Today we'll consider Scheme, the dialect of Lisp that we introduced a couple of days back. If you find yourself sufficiently interested to try your hand at programming in Scheme, I suggest you download the DrScheme programming environment and then either purchase or look at the on-line version of [Felleisen et al., 2001]. My colleague at Brown, Shriram Krishnamurthi, is one of the authors of HTDP and has certainly influenced my thinking about programming languages and computation.

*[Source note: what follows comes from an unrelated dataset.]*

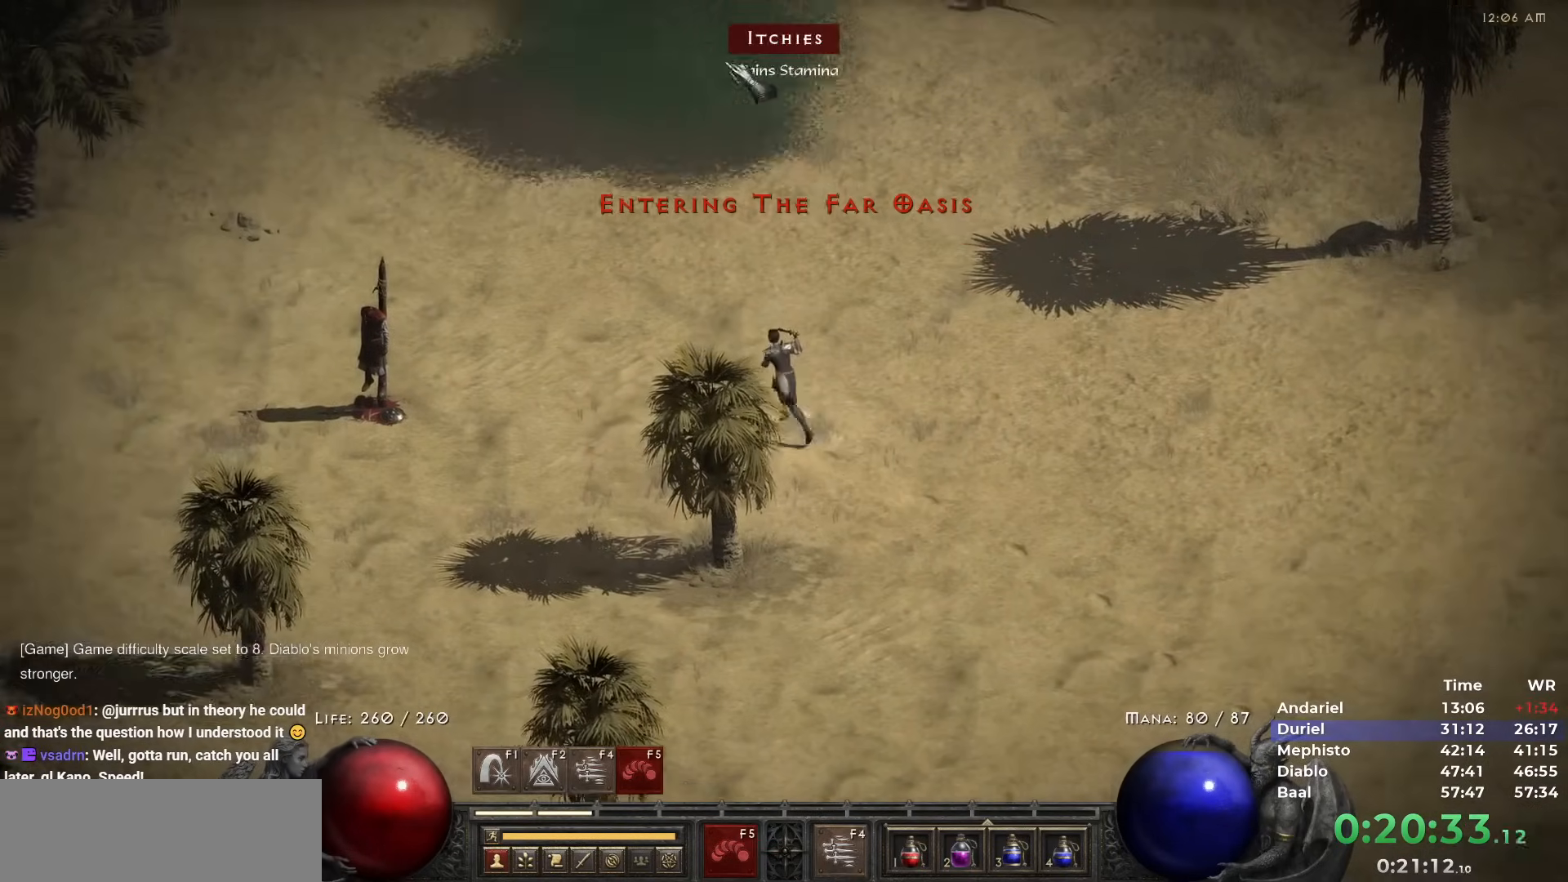
{"keys": ["tab"], "mouse": ["left"], "events": [[150, "tab", "down"], [233, "mouse_left", "down"], [283, "tab", "up"], [333, "mouse_left", "up"], [383, "tab", "down"], [433, "mouse_left", "down"]]}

I downloaded and played with several implementations of Scheme and in the end I settled on DrScheme in part because I thought it was nicely designed and offered both text-based and graphics-based interfaces. The Download DrScheme web site offers both binary and source code for several operating systems including Apple Mac OS (several flavors), Linux, Solaris and Microsoft Windows (several flavors). DrScheme provides feature-rich programming environments for beginning and advanced programmers. In "Beginning Student" mode, the "stepper" provides a useful graphical interface for watching the interpreter "step through" the evaluation of a program; I particularly liked this last feature as it allowed me to step through programs and copy the "steps" into this journal entry to illustrate the algebraic "plug and chug" model of computation. (I could have done this by hand, but why chance making mistakes when you have a computer that can perform a task faster and more reliably.)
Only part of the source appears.